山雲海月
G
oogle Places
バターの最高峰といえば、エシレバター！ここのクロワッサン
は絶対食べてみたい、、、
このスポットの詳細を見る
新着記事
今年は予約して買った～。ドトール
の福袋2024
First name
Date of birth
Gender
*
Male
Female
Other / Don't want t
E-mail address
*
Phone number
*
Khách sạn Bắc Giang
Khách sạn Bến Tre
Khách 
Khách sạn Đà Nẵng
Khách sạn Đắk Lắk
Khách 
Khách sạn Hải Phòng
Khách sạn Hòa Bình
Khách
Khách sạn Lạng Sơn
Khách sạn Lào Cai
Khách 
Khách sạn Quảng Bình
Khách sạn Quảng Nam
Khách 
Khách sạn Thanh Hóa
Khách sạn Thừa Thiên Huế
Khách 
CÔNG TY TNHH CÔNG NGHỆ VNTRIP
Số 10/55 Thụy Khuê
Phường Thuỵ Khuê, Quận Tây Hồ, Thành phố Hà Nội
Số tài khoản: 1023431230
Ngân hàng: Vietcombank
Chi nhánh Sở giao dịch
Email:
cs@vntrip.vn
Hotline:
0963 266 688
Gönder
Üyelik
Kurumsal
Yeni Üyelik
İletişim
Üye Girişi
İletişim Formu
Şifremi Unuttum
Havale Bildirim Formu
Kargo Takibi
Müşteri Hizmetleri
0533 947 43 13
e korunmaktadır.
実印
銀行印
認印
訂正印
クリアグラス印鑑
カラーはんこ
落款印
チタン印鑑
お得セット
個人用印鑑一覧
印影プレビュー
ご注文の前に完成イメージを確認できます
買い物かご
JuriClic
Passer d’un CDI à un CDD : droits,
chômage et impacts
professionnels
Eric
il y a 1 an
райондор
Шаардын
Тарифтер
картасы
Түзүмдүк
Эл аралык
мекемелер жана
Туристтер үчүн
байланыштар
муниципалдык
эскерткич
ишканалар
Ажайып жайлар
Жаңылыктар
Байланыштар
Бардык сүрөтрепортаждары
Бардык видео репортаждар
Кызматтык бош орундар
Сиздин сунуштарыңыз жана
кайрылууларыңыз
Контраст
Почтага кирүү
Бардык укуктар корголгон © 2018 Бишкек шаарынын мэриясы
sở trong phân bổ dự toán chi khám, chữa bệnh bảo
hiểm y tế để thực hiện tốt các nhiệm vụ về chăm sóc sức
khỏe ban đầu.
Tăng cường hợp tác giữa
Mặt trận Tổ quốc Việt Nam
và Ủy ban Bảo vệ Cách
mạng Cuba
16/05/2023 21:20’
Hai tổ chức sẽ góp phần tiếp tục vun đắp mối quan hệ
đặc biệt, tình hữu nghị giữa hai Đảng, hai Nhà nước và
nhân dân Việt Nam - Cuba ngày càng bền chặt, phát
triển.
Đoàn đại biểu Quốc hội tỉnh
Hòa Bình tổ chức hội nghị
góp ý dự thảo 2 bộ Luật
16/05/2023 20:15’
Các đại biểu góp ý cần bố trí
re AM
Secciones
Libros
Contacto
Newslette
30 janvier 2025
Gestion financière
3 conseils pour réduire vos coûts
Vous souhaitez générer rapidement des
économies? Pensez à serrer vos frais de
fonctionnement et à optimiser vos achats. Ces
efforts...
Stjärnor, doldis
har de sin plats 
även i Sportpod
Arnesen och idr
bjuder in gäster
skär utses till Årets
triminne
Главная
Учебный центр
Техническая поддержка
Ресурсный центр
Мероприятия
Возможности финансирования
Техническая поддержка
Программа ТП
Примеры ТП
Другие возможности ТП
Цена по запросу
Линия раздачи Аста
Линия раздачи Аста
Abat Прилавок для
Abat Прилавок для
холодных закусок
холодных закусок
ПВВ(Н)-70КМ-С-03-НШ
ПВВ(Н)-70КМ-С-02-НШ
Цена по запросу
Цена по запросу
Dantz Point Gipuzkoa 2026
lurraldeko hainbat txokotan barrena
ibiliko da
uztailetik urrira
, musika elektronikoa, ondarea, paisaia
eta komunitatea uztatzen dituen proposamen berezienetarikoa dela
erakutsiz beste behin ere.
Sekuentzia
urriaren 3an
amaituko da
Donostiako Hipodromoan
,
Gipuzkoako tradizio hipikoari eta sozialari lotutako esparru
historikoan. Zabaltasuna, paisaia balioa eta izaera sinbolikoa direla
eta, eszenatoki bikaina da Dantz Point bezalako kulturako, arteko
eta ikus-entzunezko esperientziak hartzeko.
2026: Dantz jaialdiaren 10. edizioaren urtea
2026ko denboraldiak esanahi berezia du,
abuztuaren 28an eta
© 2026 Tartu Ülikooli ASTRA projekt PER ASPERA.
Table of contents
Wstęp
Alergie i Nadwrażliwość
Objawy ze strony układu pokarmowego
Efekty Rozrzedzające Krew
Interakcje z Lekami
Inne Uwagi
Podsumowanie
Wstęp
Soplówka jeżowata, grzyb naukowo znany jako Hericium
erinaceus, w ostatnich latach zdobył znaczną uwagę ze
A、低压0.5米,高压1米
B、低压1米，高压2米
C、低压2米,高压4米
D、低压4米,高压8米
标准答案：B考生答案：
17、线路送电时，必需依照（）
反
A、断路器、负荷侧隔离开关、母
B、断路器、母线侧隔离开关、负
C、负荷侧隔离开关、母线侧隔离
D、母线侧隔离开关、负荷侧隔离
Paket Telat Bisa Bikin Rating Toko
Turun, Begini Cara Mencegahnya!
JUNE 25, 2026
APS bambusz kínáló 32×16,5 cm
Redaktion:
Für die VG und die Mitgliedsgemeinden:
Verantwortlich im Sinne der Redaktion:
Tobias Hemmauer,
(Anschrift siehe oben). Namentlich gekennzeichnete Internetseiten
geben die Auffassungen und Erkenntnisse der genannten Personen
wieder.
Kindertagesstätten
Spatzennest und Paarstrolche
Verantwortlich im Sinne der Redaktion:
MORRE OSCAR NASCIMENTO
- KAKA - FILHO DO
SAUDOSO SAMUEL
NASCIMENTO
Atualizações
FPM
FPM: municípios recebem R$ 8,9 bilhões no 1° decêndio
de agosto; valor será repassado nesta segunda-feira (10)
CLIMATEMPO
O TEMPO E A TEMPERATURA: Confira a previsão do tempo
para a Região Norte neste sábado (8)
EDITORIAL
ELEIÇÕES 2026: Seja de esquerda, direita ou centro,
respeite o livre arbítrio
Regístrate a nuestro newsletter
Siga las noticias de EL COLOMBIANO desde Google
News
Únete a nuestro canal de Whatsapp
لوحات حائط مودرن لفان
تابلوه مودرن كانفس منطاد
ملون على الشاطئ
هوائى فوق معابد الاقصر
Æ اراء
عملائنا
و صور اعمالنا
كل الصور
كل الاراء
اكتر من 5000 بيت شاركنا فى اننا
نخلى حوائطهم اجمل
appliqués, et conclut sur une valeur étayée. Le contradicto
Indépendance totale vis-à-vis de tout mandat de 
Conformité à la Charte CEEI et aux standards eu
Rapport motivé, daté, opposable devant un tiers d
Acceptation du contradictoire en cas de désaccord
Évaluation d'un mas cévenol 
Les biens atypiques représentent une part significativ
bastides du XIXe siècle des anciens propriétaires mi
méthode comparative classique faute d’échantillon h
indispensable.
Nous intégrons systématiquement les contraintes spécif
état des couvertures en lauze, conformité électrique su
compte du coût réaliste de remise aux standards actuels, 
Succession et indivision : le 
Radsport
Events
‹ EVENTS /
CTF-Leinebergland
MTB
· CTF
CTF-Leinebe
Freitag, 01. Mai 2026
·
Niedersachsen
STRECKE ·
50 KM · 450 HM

> **Problem details**
Reproduce, exactly as they stand in the data above, the lines from the one that holds "кайрылууларыңыз" to the one that holds "elektronikoa, ondarea, paisaia", inclusive.

> **Response**
кайрылууларыңыз
Контраст
Почтага кирүү
Бардык укуктар корголгон © 2018 Бишкек шаарынын мэриясы
sở trong phân bổ dự toán chi khám, chữa bệnh bảo
hiểm y tế để thực hiện tốt các nhiệm vụ về chăm sóc sức
khỏe ban đầu.
Tăng cường hợp tác giữa
Mặt trận Tổ quốc Việt Nam
và Ủy ban Bảo vệ Cách
mạng Cuba
16/05/2023 21:20’
Hai tổ chức sẽ góp phần tiếp tục vun đắp mối quan hệ
đặc biệt, tình hữu nghị giữa hai Đảng, hai Nhà nước và
nhân dân Việt Nam - Cuba ngày càng bền chặt, phát
triển.
Đoàn đại biểu Quốc hội tỉnh
Hòa Bình tổ chức hội nghị
góp ý dự thảo 2 bộ Luật
16/05/2023 20:15’
Các đại biểu góp ý cần bố trí
re AM
Secciones
Libros
Contacto
Newslette
30 janvier 2025
Gestion financière
3 conseils pour réduire vos coûts
Vous souhaitez générer rapidement des
économies? Pensez à serrer vos frais de
fonctionnement et à optimiser vos achats. Ces
efforts...
Stjärnor, doldis
har de sin plats 
även i Sportpod
Arnesen och idr
bjuder in gäster
skär utses till Årets
triminne
Главная
Учебный центр
Техническая поддержка
Ресурсный центр
Мероприятия
Возможности финансирования
Техническая поддержка
Программа ТП
Примеры ТП
Другие возможности ТП
Цена по запросу
Линия раздачи Аста
Линия раздачи Аста
Abat Прилавок для
Abat Прилавок для
холодных закусок
холодных закусок
ПВВ(Н)-70КМ-С-03-НШ
ПВВ(Н)-70КМ-С-02-НШ
Цена по запросу
Цена по запросу
Dantz Point Gipuzkoa 2026
lurraldeko hainbat txokotan barrena
ibiliko da
uztailetik urrira
, musika elektronikoa, ondarea, paisaia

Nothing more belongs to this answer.